10.5 Reads, watch, and routers still work

A queue topic is still a topic. GET /v0/topics/:q returns the normal state plus a queue sub-object (ready/in_flight/dead_lettered). diff (§3) and SSE watch (§7) read the jobs log read-only — useful for monitoring/auditing the backlog — and never claim, ack, or touch leases. Routers (§8) may forward into or out of a queue's jobs log like any topic (a router into a queue is a producer; the dead-letter move is an internal append, not a router). Node loop-prevention, tombstones, TTL, and caps apply to the jobs log unchanged (e.g. discard:"reject" makes a full durable queue refuse new jobs rather than drop them).

10.6 Lease expiry is the visibility timeout (lazy, self-healing)

There are no per-job timers. A lease carries an absolute deadline; a job is reclaimable once now > deadline. Reclaim is lazy: the next claim pass scans for expired leases, moves those seqs onto the reclaim freelist (recording released events), and drains the freelist first. This is the visibility-timeout primitive (SQS/BullMQ semantics) with zero timer overhead.

Because the live lease state is a purely derived projection of a non-durable leases log, a crash that loses un-fsynced lease events is self-healing: on restart the projection is rebuilt from whatever lease events survived (possibly none), so any job without a replayed active lease is immediately claimable — identical to every lease having expired.
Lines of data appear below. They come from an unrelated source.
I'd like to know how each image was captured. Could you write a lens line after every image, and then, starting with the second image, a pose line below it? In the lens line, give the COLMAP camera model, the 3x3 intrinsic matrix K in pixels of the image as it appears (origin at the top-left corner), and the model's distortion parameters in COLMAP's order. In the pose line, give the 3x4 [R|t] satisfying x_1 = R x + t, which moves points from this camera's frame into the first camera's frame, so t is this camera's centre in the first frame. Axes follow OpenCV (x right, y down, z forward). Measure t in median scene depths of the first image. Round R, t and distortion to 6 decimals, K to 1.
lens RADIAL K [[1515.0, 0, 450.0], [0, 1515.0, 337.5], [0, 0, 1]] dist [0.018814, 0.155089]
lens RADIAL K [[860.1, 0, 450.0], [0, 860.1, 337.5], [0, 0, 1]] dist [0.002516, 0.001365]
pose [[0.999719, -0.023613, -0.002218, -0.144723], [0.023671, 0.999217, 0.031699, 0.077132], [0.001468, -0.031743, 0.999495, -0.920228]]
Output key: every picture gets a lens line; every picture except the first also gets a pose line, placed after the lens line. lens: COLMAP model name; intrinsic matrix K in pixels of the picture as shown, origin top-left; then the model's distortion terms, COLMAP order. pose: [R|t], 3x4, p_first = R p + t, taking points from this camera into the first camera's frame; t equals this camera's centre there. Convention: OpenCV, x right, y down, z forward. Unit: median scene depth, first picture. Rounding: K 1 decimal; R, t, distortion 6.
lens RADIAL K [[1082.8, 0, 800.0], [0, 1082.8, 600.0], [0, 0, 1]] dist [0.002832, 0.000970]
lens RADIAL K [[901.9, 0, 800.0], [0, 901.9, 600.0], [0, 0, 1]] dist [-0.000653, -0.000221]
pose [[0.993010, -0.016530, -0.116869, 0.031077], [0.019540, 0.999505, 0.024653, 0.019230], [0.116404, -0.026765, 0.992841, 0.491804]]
No job is lost (the jobs log is durable per config); at worst an in-flight job is redelivered, which at-least-once already permits.

10.7 Dead-lettering

Each job carries a delivery counter (incremented on every claim, including reclaims). When a job is about to be delivered for the (max_deliveries + 1)-th time and the topic has a non-null dead_letter, the server instead moves the job to the dead_letter topic — appending its record there (preserving $tag/meta/data, stamping meta.$dead_letter_* provenance) and permanently deleting it from the jobs log (the §7 delete path). With max_deliveries = 0 or dead_letter = null, jobs are reclaimed indefinitely. Dead-lettering increments the dead_lettered observability counter. The dead-letter topic is an ordinary topic (log or queue), so a poison job can be inspected via diff/watch or re-driven by reading it and re-producing into the source queue.